Die Bahn zieht einen Teil ihrer ICE-Flotte wegen der ungeklärten Sicherheit der Zugachsen kurzfristig aus dem Verkehr. Bereits von diesem Samstag an müssen Fahrgäste deshalb bundesweit mit erheblichen Einschränkungen auf mehreren Linien rechnen, wie der Konzern am Freitag in Berlin mitteilte. Nahezu die gesamte Flotte der Hochgeschwindigkeitszüge vom Typ ICE T mit Neigetechnik, die aus 67 Zügen besteht, soll zunächst weiter technisch überprüft werden.
Daher wird es zu Fahrplaneinschränkungen auf folgenden ICE-Linien kommen:
Hamburg - Berlin - Leipzig - München
Wiesbaden - Frankfurt - Leipzig - Dresden
Stuttgart - Singen - Zürich
Dortmund - Koblenz - Mainz - Frankfurt - Nürnberg - Passau - Wien
Alle anderen ICE-Strecken sind nicht betroffen. Für telefonische Informationen wird rund um die Uhr eine kostenlose Service-Hotline unter
08000 99 66 33
geschaltet.
Auf ihrer Internetseite teilt die Bahn außerdem folgende Kulanzregelung mit: Wer seine Reise nicht antreten konnte, kann die Fahrkarte bis 30. November 2008 kostenlos umtauschen oder erstatten lassen. DB Zeitkarten werden anteilig erstattet. Reservierungen, die nicht genutzt werden können, werden ebenfalls kostenlos erstattet. Wenn anstelle eines ICE mit einem Intercity gefahren werden musste, wird der Differenzbetrag ausgezahlt. Bei Angeboten wie den Sparpreisen, dem Dauer-Spezial oder bei Gruppenfahrten wird die Zugbindung aufgehoben, wenn Fahrgäste den gebuchten Zug nicht nutzen konnten.
Mehdorn setzte Herstellern Ultimatum
Bahnchef Hartmut Mehdorn setzte der Bahnindustrie am Freitag ein Ultimatum, "so schnell wie möglich" verbindliche Aussagen über die Haltbarkeit der Achsen zu treffen. Die Bahn könne mit ständig wechselnden Einschätzungen zur Sicherheit keinen Fahrplan garantieren. Der Hersteller Siemens wies die Vorwürfe zurück.

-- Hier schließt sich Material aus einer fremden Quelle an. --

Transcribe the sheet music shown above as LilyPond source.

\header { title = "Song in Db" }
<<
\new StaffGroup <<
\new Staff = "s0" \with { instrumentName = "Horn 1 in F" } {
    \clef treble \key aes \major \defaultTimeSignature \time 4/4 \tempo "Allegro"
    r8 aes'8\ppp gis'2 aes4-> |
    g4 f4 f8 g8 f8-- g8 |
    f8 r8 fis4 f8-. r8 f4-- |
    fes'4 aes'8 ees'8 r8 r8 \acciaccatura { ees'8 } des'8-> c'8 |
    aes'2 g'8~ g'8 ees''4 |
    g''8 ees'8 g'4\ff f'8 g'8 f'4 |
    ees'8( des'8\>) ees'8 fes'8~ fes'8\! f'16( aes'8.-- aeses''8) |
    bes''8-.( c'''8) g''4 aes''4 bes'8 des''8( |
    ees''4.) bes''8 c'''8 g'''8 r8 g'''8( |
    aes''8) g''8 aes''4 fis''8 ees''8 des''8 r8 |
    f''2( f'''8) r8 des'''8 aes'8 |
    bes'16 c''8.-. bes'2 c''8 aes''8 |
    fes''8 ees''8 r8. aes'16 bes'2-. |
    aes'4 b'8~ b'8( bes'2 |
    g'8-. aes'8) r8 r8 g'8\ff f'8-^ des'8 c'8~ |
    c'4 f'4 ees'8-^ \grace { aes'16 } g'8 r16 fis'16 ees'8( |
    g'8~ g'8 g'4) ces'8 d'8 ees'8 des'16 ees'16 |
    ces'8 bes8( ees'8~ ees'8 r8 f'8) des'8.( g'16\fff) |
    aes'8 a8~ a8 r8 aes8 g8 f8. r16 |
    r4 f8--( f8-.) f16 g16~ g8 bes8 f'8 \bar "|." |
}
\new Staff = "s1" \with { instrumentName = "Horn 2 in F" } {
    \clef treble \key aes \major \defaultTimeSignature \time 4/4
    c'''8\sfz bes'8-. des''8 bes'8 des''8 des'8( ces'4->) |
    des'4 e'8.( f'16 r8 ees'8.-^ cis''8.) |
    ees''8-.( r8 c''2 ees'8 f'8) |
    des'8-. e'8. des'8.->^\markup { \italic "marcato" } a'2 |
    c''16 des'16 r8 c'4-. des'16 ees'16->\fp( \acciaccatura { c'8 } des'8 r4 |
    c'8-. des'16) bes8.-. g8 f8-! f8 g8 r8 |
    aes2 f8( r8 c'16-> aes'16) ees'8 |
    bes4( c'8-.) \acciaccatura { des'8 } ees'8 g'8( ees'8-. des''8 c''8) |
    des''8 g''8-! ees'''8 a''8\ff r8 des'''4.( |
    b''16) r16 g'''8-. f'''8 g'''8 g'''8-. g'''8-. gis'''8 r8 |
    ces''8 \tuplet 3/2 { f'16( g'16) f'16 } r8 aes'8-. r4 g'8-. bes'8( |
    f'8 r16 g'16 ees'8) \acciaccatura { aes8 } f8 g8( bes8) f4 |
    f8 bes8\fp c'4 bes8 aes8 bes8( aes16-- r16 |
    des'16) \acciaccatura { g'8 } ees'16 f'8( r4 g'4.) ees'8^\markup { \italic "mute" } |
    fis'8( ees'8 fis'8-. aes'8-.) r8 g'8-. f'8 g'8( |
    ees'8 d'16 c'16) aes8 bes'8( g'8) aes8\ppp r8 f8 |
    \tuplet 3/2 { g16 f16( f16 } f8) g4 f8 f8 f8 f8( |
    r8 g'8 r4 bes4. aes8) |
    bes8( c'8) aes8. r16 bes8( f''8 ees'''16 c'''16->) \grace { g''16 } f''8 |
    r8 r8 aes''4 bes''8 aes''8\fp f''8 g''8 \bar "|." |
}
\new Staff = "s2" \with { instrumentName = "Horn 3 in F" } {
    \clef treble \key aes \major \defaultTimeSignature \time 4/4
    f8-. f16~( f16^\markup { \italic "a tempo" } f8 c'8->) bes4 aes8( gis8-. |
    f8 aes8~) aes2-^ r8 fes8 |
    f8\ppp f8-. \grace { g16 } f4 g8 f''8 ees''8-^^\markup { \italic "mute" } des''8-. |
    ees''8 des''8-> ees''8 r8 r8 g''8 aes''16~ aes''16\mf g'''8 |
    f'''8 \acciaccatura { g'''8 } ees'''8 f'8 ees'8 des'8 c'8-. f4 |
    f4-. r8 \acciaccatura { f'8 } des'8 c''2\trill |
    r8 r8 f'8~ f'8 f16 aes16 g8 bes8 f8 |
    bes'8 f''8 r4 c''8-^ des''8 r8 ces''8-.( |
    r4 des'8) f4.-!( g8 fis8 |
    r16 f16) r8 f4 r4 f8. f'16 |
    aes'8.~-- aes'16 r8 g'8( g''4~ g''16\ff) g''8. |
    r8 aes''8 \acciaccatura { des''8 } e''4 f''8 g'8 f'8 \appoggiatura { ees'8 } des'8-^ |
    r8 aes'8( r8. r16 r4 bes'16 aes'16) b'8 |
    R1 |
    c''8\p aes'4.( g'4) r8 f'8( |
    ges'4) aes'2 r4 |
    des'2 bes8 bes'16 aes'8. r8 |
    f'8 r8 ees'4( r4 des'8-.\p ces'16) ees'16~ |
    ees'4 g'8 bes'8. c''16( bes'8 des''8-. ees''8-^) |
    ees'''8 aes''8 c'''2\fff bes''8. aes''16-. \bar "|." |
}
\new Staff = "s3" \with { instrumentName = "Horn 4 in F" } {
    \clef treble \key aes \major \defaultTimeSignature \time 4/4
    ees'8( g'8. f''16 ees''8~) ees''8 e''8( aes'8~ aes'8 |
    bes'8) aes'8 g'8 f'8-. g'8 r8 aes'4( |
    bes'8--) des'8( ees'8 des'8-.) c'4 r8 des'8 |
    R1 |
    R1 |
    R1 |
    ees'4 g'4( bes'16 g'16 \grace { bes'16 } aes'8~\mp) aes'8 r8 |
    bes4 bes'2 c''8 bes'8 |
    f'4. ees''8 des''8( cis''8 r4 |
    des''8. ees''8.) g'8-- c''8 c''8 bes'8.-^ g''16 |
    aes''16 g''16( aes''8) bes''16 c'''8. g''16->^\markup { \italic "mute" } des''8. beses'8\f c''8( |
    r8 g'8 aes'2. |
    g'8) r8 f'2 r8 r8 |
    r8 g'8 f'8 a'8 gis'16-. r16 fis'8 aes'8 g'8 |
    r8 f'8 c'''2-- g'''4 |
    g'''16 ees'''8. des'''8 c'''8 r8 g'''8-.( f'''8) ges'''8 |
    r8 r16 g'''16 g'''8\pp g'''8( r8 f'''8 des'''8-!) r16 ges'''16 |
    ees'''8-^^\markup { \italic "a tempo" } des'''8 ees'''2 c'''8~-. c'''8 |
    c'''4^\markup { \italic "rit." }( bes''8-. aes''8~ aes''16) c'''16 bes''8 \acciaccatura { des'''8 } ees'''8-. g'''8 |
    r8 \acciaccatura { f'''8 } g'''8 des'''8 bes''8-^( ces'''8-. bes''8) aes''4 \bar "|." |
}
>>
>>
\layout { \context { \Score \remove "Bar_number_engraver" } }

Hintergrund ist, dass die zahlreichen Achsprüfungen der mehr als 130 ICE-3- und ICE-T-Züge entgegen den Hoffnungen der Bahn AG auch nach dem Wochenende den Betriebsablauf erheblich stören werden. In der zu Ende gehenden Woche war es zu häufigen Zugausfällen gekommen, weil die Züge rund um die Uhr wegen verkürzter Prüfintervalle in die Werkstatt mussten. Teils fiel die Hälfte des Platzangebots weg, auf einzelnen Verbindungen mussten Busse eingesetzt werden.
"Um einen zuverlässigen Fahrplan im Fernverkehr in nächster Zeit noch sicherstellen zu können, brauchen wir von den ICE-Herstellern endlich klare und verbindliche Aussagen über die Haltbarkeit und Prüfintervalle der ICE-Achsen", zitierte eine Bahnsprecherin den Vorstandschef. Er hat nach Informationen der Nachrichtenagentur AP am Freitag mit den Spitzen der Hersteller Siemens und Bombardier gesprochen.
Siemens wies die Vorwürfe zurück. "Wir haben die Züge nach Stand der Technik und nach geltenden Normen gebaut. Von den Aufsichtsbehörden wurden die Züge so genehmigt", sagte eine Sprecherin des ICE-Konsortiums dem Rundfunksender hr-info.
Wenn die Bahn jetzt die fraglichen Typen aus dem Verkehr zieht, könnte sie die Einnahmeausfälle den Herstellern in Rechnung stellen. Diese hatten für die Achsen nach Bahn-Angaben Prüfintervalle von 480.000 Kilometern Laufleistung vorgesehen; nach dem Unfall mit einer gebrochenen Achse im Juli in Köln verfügte das Eisenbahn-Bundesamt jedoch die Intervalle auf 30.000 Kilometern.
Das erreichen die Züge etwa alle drei Wochen. "Es kann nicht so weiter gehen, dass wir hier ständig mit veränderten Fakten und Einschätzungen konfrontiert werden", wurde Mehdorn zitiert. "Die DB bemüht sich daher im Interesse unserer Kunden intensiv darum, so schnell wie möglich belastbare Aussagen der Industrie zu bekommen."